I'm being asked to find an alternate proof for the one commonly given for Liouville's Theorem in complex analysis by evaluating the following given an entire function $f$, and two distinct, arbitrary complex numbers $a$ and $b$: $$\lim_{R\to\infty}\oint_{|z|=R} {f(z)\over(z-a)(z-b)} dz $$

What I've done so far is I've tried to apply the cauchy integral formula, since there are two singularities in the integrand, which will fall in the contour for $R$ approaches infinity. So I got:

$$2{\pi}i\biggl({f(a)\over a-b}+{f(b)\over b-a}\biggr)$$

Which equals $$2{\pi}i\biggl({f(a)-f(b)\over a-b}\biggr)$$

and I got stuck here I don't quite see how I can get from this, plus $f(z)$ being bounded and analytic, that can tell me that $f(z)$ is a constant function. Ugh, the more well known proof is so much simpler -.- Any suggestions/hints? Am I at least on the right track?

Answer 1

You can use the $ML$ inequality (with boundedness of $f$) to show $\displaystyle \lim_{R\rightarrow \infty} \oint_{|z|=R} \frac{f(z)}{(z-a)(z-b)}dz = 0$.

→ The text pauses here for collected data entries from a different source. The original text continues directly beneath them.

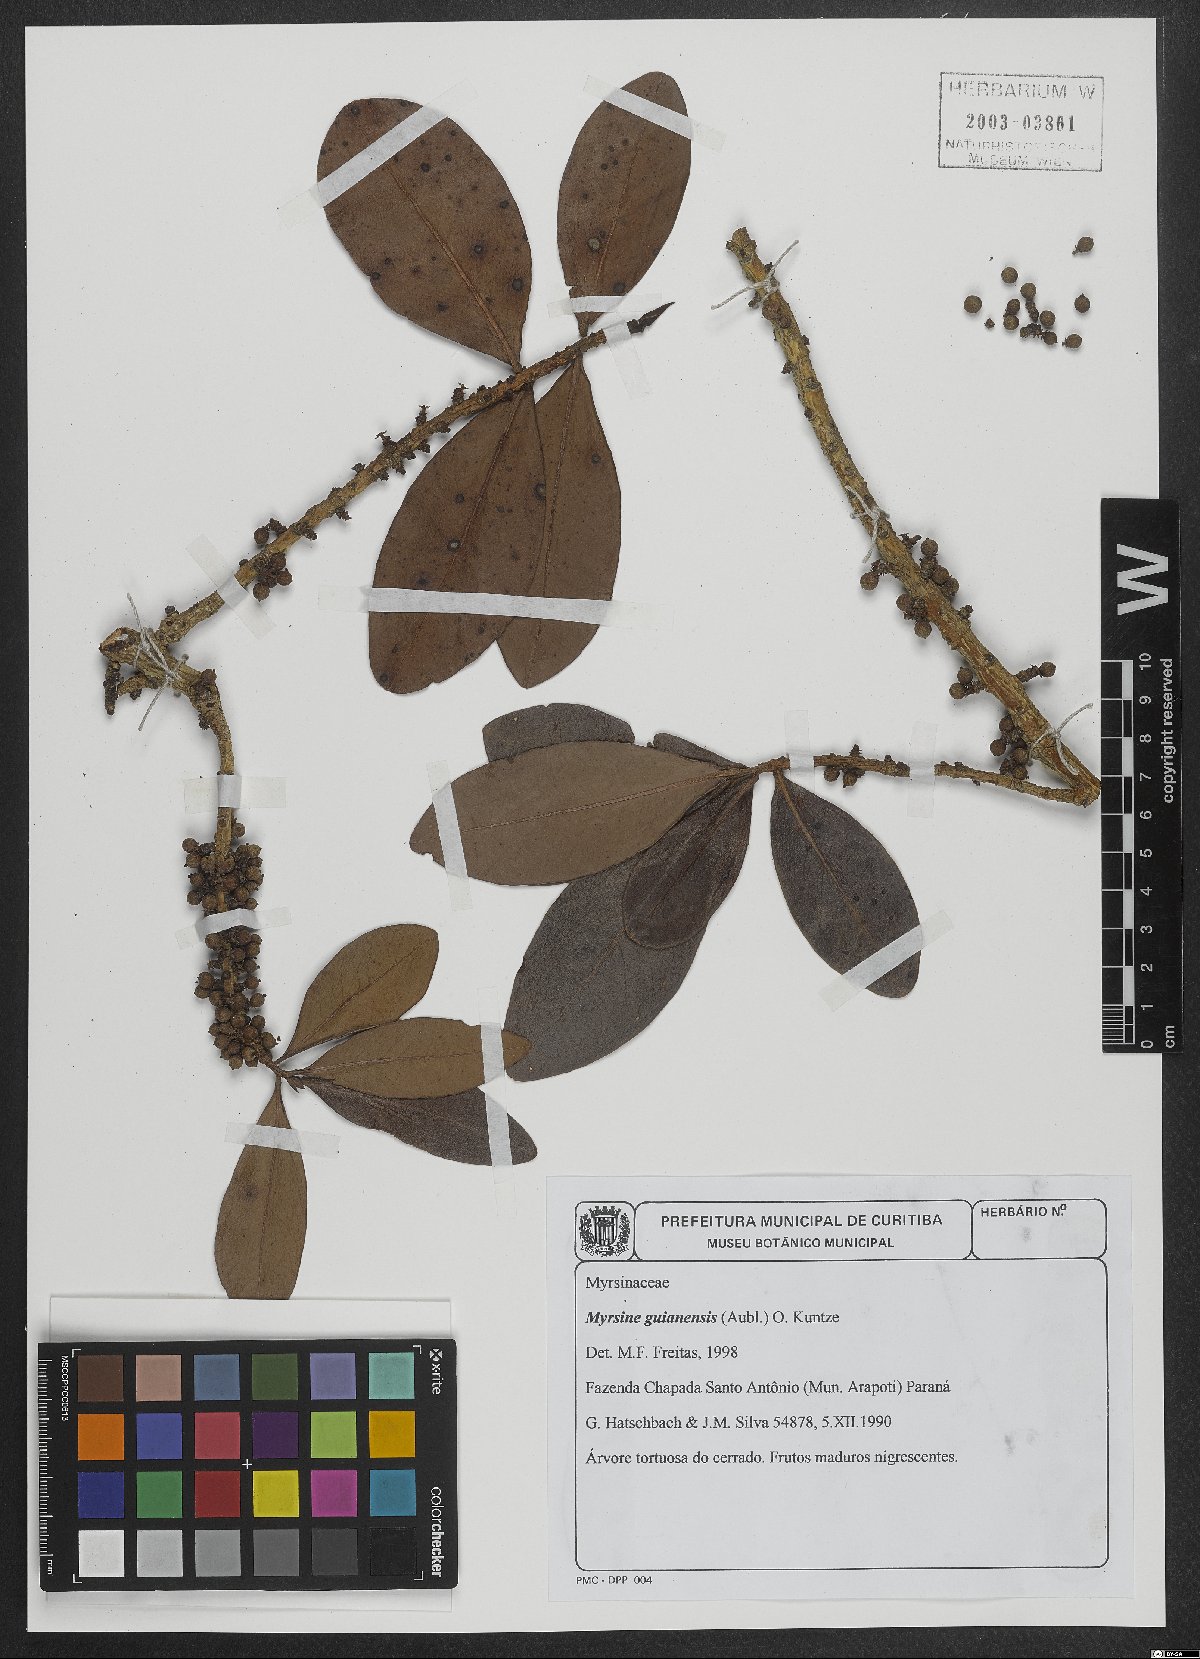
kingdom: Plantae
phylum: Tracheophyta
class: Magnoliopsida
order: Ericales
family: Primulaceae
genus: Myrsine
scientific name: Myrsine guianensis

Combining this with your formula using the Cauchy integral formula, you get $$ 0 = 2\pi i\bigg(\frac{f(b)-f(a)}{b-a}\bigg)$$ from which you immediately conclude $f(b) = f(a)$. Since $a$ and $b$ are arbitrary, this means $f$ is constant.

Answer 2

$$\lim_{R\to\infty}\oint_{|z|=R} {f(z)\over(z-a)(z-b)} \; dz=2{\pi}i\biggl({f(a)-f(b)\over a-b}\biggr) \to 2\pi if'(b)\text{ as }a\to b.$$

If one could somehow use boundedness of $f$ to show that $$ \lim_{R\to\infty}\oint_{|z|=R} {f(z)\over(z-a)(z-b)} \;dz \to 0\text{ as }a\to b, $$ then one would have shown that $f'(b)=0$. Since $b$ was arbitrary, one would have $f'=0$ everywhere.